Exercise goal: Print each of the following lines exactly as it appears, keeping every word, number, and punctuation mark unchanged.

Data supplied:
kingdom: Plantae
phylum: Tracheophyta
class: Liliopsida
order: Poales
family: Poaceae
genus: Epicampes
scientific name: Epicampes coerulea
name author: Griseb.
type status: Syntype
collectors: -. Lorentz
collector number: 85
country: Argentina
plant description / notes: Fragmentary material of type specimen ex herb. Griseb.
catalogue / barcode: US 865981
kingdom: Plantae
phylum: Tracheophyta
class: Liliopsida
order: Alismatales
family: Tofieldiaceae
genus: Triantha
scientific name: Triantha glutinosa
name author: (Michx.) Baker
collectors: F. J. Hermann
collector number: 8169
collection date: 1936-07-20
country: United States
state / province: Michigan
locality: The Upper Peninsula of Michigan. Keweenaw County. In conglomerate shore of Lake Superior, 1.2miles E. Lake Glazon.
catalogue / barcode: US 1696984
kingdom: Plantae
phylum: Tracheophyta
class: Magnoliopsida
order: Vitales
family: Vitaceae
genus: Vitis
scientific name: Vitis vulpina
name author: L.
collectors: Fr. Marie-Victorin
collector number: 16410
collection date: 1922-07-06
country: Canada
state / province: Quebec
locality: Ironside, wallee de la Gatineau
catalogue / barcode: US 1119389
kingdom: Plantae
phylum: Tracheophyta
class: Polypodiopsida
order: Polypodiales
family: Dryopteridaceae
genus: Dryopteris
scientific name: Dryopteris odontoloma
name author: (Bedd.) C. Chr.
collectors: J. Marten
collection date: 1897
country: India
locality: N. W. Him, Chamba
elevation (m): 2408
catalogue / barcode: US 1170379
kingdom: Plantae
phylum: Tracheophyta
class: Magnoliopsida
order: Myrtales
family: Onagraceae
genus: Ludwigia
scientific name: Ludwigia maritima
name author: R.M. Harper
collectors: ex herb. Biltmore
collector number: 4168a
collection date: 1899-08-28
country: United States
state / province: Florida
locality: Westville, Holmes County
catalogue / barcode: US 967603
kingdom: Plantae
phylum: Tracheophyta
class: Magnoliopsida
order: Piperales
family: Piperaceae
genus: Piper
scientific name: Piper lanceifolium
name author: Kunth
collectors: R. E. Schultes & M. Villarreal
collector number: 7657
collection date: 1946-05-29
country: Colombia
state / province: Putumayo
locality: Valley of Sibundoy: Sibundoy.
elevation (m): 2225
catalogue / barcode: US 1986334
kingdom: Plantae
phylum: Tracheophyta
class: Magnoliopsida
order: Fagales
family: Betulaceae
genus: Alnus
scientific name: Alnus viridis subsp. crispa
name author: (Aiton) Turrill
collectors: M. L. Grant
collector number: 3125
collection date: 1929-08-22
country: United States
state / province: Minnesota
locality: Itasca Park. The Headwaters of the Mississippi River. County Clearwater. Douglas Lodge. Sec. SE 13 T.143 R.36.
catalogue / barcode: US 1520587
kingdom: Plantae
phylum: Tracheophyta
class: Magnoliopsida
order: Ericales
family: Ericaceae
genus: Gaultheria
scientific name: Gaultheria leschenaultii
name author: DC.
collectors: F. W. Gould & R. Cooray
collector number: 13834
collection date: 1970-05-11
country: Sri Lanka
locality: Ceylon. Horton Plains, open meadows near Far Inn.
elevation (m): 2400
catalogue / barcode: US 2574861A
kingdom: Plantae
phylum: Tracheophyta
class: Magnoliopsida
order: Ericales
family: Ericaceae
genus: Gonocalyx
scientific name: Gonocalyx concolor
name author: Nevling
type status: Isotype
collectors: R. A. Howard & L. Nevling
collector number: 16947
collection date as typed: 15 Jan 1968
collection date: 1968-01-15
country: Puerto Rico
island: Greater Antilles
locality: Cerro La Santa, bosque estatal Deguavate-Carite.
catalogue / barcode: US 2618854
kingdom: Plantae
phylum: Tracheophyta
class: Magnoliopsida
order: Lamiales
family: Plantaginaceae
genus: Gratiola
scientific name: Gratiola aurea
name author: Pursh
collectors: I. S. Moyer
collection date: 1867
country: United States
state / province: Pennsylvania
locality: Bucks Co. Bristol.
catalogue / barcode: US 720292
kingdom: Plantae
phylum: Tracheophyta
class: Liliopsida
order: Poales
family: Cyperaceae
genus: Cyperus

Correct output:
kingdom: Plantae
phylum: Tracheophyta
class: Liliopsida
order: Poales
family: Poaceae
genus: Epicampes
scientific name: Epicampes coerulea
name author: Griseb.
type status: Syntype
collectors: -. Lorentz
collector number: 85
country: Argentina
plant description / notes: Fragmentary material of type specimen ex herb. Griseb.
catalogue / barcode: US 865981
kingdom: Plantae
phylum: Tracheophyta
class: Liliopsida
order: Alismatales
family: Tofieldiaceae
genus: Triantha
scientific name: Triantha glutinosa
name author: (Michx.) Baker
collectors: F. J. Hermann
collector number: 8169
collection date: 1936-07-20
country: United States
state / province: Michigan
locality: The Upper Peninsula of Michigan. Keweenaw County. In conglomerate shore of Lake Superior, 1.2miles E. Lake Glazon.
catalogue / barcode: US 1696984
kingdom: Plantae
phylum: Tracheophyta
class: Magnoliopsida
order: Vitales
family: Vitaceae
genus: Vitis
scientific name: Vitis vulpina
name author: L.
collectors: Fr. Marie-Victorin
collector number: 16410
collection date: 1922-07-06
country: Canada
state / province: Quebec
locality: Ironside, wallee de la Gatineau
catalogue / barcode: US 1119389
kingdom: Plantae
phylum: Tracheophyta
class: Polypodiopsida
order: Polypodiales
family: Dryopteridaceae
genus: Dryopteris
scientific name: Dryopteris odontoloma
name author: (Bedd.) C. Chr.
collectors: J. Marten
collection date: 1897
country: India
locality: N. W. Him, Chamba
elevation (m): 2408
catalogue / barcode: US 1170379
kingdom: Plantae
phylum: Tracheophyta
class: Magnoliopsida
order: Myrtales
family: Onagraceae
genus: Ludwigia
scientific name: Ludwigia maritima
name author: R.M. Harper
collectors: ex herb. Biltmore
collector number: 4168a
collection date: 1899-08-28
country: United States
state / province: Florida
locality: Westville, Holmes County
catalogue / barcode: US 967603
kingdom: Plantae
phylum: Tracheophyta
class: Magnoliopsida
order: Piperales
family: Piperaceae
genus: Piper
scientific name: Piper lanceifolium
name author: Kunth
collectors: R. E. Schultes & M. Villarreal
collector number: 7657
collection date: 1946-05-29
country: Colombia
state / province: Putumayo
locality: Valley of Sibundoy: Sibundoy.
elevation (m): 2225
catalogue / barcode: US 1986334
kingdom: Plantae
phylum: Tracheophyta
class: Magnoliopsida
order: Fagales
family: Betulaceae
genus: Alnus
scientific name: Alnus viridis subsp. crispa
name author: (Aiton) Turrill
collectors: M. L. Grant
collector number: 3125
collection date: 1929-08-22
country: United States
state / province: Minnesota
locality: Itasca Park. The Headwaters of the Mississippi River. County Clearwater. Douglas Lodge. Sec. SE 13 T.143 R.36.
catalogue / barcode: US 1520587
kingdom: Plantae
phylum: Tracheophyta
class: Magnoliopsida
order: Ericales
family: Ericaceae
genus: Gaultheria
scientific name: Gaultheria leschenaultii
name author: DC.
collectors: F. W. Gould & R. Cooray
collector number: 13834
collection date: 1970-05-11
country: Sri Lanka
locality: Ceylon. Horton Plains, open meadows near Far Inn.
elevation (m): 2400
catalogue / barcode: US 2574861A
kingdom: Plantae
phylum: Tracheophyta
class: Magnoliopsida
order: Ericales
family: Ericaceae
genus: Gonocalyx
scientific name: Gonocalyx concolor
name author: Nevling
type status: Isotype
collectors: R. A. Howard & L. Nevling
collector number: 16947
collection date as typed: 15 Jan 1968
collection date: 1968-01-15
country: Puerto Rico
island: Greater Antilles
locality: Cerro La Santa, bosque estatal Deguavate-Carite.
catalogue / barcode: US 2618854
kingdom: Plantae
phylum: Tracheophyta
class: Magnoliopsida
order: Lamiales
family: Plantaginaceae
genus: Gratiola
scientific name: Gratiola aurea
name author: Pursh
collectors: I. S. Moyer
collection date: 1867
country: United States
state / province: Pennsylvania
locality: Bucks Co. Bristol.
catalogue / barcode: US 720292
kingdom: Plantae
phylum: Tracheophyta
class: Liliopsida
order: Poales
family: Cyperaceae
genus: Cyperus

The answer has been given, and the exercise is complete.